Exercise A
In the records, edit the stretch from the line containing "scientific name: Pyrrhocoris apterus" through the end of the records, changing "common name" to "vernacular name" and leaving everything else as it is.

Passage given
<<<<
Has he said what - exactly - it is about the idea of looking after his own kids which is so unappealing ? If it's a case of him being anxious about certain tasks then that is something that could be worked on with him being reassured and/or taught as necessary.
If, however, it's more "the idea" of it then it's going to be a lot harder to get him to agree. Is he super traditional ? ... does the poor diddums feel his masculinity would be threatened or something stupid like that ? Worse - does he feel "it" is "beneath" him ? ..... in which case, that means he regards himself as superior to you and too important to do what he probably sees as "subservient" and/or "drudge" work.
>>>>
Records shown
<<<<
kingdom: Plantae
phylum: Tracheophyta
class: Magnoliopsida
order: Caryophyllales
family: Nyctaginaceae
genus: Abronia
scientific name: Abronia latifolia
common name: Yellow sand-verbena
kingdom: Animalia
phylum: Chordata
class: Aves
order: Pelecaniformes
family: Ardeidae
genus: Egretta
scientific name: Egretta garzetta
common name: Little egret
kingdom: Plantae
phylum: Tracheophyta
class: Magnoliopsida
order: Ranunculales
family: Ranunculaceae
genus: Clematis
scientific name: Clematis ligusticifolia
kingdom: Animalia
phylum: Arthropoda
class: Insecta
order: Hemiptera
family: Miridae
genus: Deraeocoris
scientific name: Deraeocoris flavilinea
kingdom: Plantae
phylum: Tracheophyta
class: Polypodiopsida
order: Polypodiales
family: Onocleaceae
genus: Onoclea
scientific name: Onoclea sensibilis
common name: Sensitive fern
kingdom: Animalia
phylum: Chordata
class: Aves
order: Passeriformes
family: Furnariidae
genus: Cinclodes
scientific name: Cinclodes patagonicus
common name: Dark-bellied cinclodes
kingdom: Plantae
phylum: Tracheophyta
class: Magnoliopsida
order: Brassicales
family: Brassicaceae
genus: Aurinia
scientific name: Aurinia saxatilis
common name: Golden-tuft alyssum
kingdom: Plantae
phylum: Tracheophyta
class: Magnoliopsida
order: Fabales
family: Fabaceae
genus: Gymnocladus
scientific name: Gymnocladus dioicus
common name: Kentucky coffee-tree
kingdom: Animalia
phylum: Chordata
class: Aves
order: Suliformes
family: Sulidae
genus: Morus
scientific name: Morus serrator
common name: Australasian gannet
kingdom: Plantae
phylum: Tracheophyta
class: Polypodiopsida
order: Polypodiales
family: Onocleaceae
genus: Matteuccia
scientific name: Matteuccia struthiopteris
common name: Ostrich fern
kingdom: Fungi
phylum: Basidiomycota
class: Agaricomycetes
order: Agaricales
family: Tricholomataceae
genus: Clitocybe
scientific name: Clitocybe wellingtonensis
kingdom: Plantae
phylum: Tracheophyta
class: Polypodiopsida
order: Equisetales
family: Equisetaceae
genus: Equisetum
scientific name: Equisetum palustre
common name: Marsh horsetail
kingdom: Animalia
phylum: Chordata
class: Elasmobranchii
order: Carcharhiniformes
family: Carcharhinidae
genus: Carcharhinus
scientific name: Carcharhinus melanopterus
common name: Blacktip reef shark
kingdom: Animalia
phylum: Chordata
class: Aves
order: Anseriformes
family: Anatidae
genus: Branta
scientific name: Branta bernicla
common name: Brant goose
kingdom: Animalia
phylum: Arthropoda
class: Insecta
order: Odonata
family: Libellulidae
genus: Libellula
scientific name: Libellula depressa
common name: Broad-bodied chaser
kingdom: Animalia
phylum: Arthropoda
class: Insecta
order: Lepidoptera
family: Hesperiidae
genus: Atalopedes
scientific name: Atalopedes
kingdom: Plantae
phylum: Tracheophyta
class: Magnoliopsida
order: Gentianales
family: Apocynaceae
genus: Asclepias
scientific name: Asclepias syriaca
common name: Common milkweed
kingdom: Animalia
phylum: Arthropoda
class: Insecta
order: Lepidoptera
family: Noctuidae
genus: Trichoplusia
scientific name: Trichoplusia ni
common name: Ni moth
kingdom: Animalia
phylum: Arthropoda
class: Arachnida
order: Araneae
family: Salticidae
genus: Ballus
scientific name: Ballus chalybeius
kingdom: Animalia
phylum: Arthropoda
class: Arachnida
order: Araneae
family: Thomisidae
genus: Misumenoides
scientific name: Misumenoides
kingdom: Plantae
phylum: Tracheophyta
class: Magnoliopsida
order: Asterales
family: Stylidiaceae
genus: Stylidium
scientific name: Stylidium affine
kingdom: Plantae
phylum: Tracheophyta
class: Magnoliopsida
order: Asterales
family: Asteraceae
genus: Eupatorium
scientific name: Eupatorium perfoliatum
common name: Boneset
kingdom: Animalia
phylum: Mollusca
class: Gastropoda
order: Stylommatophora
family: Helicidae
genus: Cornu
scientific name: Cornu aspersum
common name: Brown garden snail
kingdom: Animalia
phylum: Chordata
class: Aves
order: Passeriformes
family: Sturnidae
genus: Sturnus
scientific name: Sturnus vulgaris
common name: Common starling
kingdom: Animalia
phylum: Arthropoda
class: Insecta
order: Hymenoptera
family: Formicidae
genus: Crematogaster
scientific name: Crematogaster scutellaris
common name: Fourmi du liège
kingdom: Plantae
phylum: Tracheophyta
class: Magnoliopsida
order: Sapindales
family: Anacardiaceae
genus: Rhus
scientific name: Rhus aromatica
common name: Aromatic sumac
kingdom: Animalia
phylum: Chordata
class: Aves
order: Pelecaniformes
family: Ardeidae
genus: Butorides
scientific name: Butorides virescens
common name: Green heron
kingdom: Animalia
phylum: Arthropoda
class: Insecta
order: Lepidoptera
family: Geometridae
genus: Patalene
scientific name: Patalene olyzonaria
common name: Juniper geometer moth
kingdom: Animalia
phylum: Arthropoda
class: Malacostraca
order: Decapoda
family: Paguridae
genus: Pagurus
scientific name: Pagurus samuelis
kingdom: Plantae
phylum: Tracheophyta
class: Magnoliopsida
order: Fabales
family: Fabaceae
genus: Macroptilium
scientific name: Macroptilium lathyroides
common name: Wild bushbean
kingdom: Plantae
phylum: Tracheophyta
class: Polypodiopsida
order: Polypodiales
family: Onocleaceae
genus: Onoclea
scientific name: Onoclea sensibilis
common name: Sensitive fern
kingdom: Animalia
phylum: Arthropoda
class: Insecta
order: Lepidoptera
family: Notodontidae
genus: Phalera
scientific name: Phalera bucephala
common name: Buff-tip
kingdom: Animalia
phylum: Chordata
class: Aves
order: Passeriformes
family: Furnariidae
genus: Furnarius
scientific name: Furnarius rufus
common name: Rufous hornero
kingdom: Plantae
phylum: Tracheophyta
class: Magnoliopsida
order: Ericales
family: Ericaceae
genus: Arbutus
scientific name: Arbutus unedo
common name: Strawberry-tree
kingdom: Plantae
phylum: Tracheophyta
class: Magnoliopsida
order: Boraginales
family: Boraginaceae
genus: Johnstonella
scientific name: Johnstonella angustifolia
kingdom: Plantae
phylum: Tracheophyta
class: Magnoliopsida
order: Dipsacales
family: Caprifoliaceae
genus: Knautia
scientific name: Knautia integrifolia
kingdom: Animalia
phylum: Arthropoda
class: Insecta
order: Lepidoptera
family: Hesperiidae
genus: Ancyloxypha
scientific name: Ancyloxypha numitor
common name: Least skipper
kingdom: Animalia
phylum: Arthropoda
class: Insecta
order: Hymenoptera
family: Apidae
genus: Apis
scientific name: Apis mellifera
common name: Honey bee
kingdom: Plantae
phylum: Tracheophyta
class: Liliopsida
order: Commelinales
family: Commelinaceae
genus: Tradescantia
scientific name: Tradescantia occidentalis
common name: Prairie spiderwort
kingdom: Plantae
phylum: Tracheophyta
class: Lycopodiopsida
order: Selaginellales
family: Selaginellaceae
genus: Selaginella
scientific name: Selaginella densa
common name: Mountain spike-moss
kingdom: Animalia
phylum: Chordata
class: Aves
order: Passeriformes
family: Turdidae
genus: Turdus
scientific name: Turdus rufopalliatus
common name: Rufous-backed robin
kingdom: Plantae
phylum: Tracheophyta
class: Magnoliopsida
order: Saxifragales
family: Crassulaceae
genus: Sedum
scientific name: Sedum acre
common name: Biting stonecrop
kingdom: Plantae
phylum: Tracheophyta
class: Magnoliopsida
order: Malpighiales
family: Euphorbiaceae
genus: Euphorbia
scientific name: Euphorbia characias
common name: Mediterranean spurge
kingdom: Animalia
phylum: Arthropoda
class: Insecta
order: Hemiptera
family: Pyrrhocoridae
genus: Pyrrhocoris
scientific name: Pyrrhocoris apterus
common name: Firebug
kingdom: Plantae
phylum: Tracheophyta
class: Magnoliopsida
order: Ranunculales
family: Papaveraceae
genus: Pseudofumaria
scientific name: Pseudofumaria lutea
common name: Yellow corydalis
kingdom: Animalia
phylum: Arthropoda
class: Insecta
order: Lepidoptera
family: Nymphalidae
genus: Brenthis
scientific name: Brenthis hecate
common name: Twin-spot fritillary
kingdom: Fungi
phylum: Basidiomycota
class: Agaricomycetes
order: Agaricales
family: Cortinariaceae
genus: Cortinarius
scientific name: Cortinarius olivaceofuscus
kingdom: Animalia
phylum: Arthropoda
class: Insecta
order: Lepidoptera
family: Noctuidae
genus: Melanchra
>>>>
Exercise B
Quote the whole passage about looking after his own kids, word for word.

Response A
scientific name: Pyrrhocoris apterus
vernacular name: Firebug
kingdom: Plantae
phylum: Tracheophyta
class: Magnoliopsida
order: Ranunculales
family: Papaveraceae
genus: Pseudofumaria
scientific name: Pseudofumaria lutea
vernacular name: Yellow corydalis
kingdom: Animalia
phylum: Arthropoda
class: Insecta
order: Lepidoptera
family: Nymphalidae
genus: Brenthis
scientific name: Brenthis hecate
vernacular name: Twin-spot fritillary
kingdom: Fungi
phylum: Basidiomycota
class: Agaricomycetes
order: Agaricales
family: Cortinariaceae
genus: Cortinarius
scientific name: Cortinarius olivaceofuscus
kingdom: Animalia
phylum: Arthropoda
class: Insecta
order: Lepidoptera
family: Noctuidae
genus: Melanchra

Response B
Has he said what - exactly - it is about the idea of looking after his own kids which is so unappealing ? If it's a case of him being anxious about certain tasks then that is something that could be worked on with him being reassured and/or taught as necessary.
If, however, it's more "the idea" of it then it's going to be a lot harder to get him to agree. Is he super traditional ? ... does the poor diddums feel his masculinity would be threatened or something stupid like that ? Worse - does he feel "it" is "beneath" him ? ..... in which case, that means he regards himself as superior to you and too important to do what he probably sees as "subservient" and/or "drudge" work.